Spring is considered the most precious time of the year for agriculture. At the beginning of the year, farmers till the soil, giving crops the best possible environment and more nutrition.
In the north, irrigation needs to be timely while in the south, it is almost time to plant rice and corn. However, farmers also need to keep an eye on the temperature, which is quite unstable as cold and warm waves overlap.
Take a bite of the pears
The origins of this tradition are unclear, but eating pears is a big part of Jingzhe. It is thought to be healthy in the changing climate.
The Chinese have various ways of preparing pears, even it is easiest to just take a bite of the fresh, crisp fruit. They can be made into juice, baked, steamed with Chinese wolfberries and crystal sugar, or boiled.
Other culinary traditions vary regionally. For instance, in the northwest, people eat fried beans while in some areas of Shandong Province, pancakes are the preferred food.
Walk more and read more
As the weather warms up, it is also time to stretch the body and get some exercise. After a long period of confinement during the winter, a little bit of fresh air is desirable for many.

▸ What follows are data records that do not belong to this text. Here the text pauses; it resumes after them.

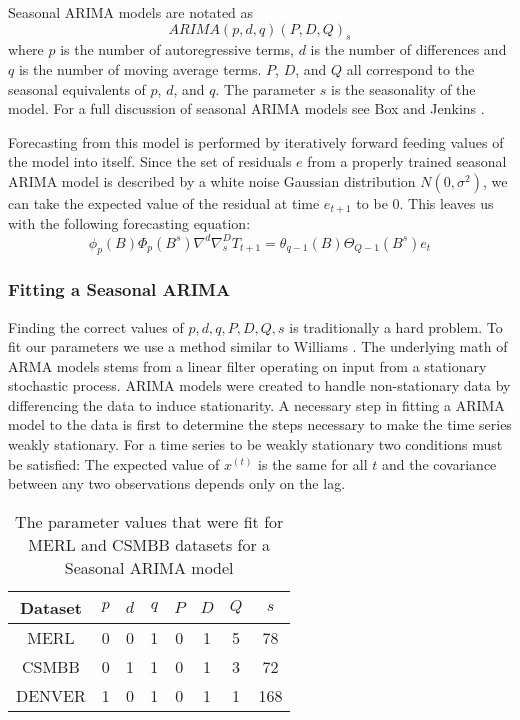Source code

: Seasonal ARIMA models are notated as
\begin{equation}
ARIMA(p,d,q)(P,D,Q)_{s}
\end{equation}
where $p$ is the number of autoregressive terms, $d$ is the number of differences and $q$ is the number of moving average terms.  $P$, $D$, and $Q$ all correspond to the seasonal equivalents of $p$, $d$, and $q$.  The parameter $s$ is the seasonality of the model.  For a full discussion of seasonal ARIMA models see Box and Jenkins \cite{Box2008}.

Forecasting from this model is performed by iteratively forward feeding values of the model into itself.  Since the set of residuals $e$ from a properly trained seasonal ARIMA model is described by a white noise Gaussian distribution $N(0, \sigma^{2})$, we can take the expected value of the residual at time $e_{t + 1}$ to be 0.  This leaves us with the following forecasting equation: 
\begin{equation}
\label{eq:sarima}
\phi_{p}(B)\Phi_{p}(B^{s})\nabla^{d}\nabla^{D}_{s}T_{t + 1} = \theta_{q - 1}(B)\Theta_{Q - 1}(B^{s})e_{t}
\end{equation}


\subsubsection{Fitting a Seasonal ARIMA}

Finding the correct values of $p, d, q, P, D, Q, s$ is traditionally a hard problem.  To fit our parameters we use a method similar to Williams \cite{Williams2003}.  The underlying math of ARMA models stems from a linear filter operating on input from a stationary stochastic process.  ARIMA models were created to handle non-stationary data by differencing the data to induce stationarity.  A necessary step in fitting a ARIMA model to the data is first to determine the steps necessary to make the time series weakly stationary.  For a time series to be weakly stationary two conditions must be satisfied: The expected value of $x^{(t)}$ is the same for all $t$ and the covariance between any two observations depends only on the lag.  

\begin{table}[t]
\centering
\caption{The parameter values that were fit for MERL and CSMBB datasets for a Seasonal ARIMA model}
\begin{tabular}{|c|c|c|c|c|c|c|c|} \hline
Dataset & $p$ & $d$ & $q$ & $P$ & $D$ & $Q$ & $s$\\ \hline
MERL & 0 & 0 & 1 & 0 & 1 & 5 & 78\\ \hline
CSMBB & 0 & 1 & 1 & 0 & 1 & 3 & 72\\ \hline
DENVER & 1 & 0 & 1 & 0 & 1 & 1 & 168\\ \hline
\end{tabular}
\label{fig:sarimatab}
\end{table}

In the southern areas, many flowers, including plum blossoms, rapeseed and magnolias are already in full bloom, ready to welcome admirers. The northerners won’t need to wait for long.
It is also an inspiring time for people’s imagination and creativity. In the Chinese history of literature, quite a number of poems and essays have been dedicated to the Jingzhe solar term. Spring thunder, blossoming, and farming have all featured in celebrated works.
Even though people now are not so capable of writing such purple prose as their ancestors, it is still a great time to read a few of their masterpieces.
“It’s the best time of a year late spring tries in vain, with its capital veiled in willows to outvie,” exclaimed Tang Dynasty poet Han Yu in an ode to the season.